*** Opening of Exercise materials ***

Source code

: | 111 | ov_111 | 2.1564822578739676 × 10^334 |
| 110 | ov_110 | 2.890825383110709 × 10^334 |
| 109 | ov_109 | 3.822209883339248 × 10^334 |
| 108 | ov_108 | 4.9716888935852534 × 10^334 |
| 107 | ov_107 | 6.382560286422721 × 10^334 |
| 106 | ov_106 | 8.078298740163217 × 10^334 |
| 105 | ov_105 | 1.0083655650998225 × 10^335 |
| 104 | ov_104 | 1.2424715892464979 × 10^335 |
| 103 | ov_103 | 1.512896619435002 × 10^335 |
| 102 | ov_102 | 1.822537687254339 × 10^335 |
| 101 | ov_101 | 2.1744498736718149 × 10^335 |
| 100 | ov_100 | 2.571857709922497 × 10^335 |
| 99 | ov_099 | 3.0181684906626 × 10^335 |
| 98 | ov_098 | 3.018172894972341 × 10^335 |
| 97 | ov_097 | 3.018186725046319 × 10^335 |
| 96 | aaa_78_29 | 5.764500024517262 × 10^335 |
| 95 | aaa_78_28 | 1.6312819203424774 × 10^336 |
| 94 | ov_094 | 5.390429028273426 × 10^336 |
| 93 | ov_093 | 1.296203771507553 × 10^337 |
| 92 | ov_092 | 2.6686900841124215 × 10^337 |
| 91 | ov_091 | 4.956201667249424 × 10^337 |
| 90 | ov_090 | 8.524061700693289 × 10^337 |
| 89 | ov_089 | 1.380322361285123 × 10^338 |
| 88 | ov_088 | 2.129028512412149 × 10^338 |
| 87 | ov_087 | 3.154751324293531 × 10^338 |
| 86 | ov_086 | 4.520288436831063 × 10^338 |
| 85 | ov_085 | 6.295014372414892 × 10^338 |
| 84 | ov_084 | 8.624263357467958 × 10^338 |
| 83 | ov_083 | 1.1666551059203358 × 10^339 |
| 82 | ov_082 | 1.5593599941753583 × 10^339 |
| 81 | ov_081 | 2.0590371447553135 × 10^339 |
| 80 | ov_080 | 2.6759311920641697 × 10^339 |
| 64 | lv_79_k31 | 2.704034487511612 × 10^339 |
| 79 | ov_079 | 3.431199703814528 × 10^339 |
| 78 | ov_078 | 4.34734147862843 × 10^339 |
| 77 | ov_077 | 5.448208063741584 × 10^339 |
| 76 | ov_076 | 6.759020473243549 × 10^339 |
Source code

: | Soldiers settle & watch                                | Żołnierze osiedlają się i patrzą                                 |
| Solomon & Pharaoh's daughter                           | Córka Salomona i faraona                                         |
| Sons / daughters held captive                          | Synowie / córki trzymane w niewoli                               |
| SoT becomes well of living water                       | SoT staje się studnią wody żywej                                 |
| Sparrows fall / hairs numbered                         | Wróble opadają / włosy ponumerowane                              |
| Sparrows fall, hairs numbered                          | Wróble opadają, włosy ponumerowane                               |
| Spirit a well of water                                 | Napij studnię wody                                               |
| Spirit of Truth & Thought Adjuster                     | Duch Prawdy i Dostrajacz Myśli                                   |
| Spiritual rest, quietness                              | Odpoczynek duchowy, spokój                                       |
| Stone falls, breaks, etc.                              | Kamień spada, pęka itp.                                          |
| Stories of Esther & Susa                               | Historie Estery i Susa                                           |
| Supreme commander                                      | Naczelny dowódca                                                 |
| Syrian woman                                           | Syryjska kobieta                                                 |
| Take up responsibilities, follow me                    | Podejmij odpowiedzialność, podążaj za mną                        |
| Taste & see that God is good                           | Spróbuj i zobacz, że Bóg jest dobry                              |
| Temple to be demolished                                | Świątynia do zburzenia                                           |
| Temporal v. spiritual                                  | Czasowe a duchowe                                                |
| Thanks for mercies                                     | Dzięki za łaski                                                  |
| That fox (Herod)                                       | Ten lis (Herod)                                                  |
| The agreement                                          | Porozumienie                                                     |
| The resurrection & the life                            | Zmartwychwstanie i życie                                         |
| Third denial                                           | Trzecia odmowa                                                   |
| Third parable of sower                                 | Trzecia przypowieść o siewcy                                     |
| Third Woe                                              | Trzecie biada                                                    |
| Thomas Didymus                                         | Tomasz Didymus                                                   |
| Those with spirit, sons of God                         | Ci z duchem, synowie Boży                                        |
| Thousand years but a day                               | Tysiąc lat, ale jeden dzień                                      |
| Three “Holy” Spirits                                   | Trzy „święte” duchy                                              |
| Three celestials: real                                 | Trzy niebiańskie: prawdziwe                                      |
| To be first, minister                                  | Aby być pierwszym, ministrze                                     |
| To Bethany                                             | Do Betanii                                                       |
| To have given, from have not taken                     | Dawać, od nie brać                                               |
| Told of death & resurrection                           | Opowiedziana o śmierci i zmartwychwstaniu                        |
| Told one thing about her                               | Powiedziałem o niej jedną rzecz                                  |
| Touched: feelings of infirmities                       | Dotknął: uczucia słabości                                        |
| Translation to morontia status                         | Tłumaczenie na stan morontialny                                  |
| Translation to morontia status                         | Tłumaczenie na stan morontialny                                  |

*** Close of Exercise materials ***

(Task requirements)
For the string "numbered", go line by line through the material and copy every line that has it.

(Response area)
| Sparrows fall / hairs numbered                         | Wróble opadają / włosy ponumerowane                              |
| Sparrows fall, hairs numbered                          | Wróble opadają, włosy ponumerowane                               |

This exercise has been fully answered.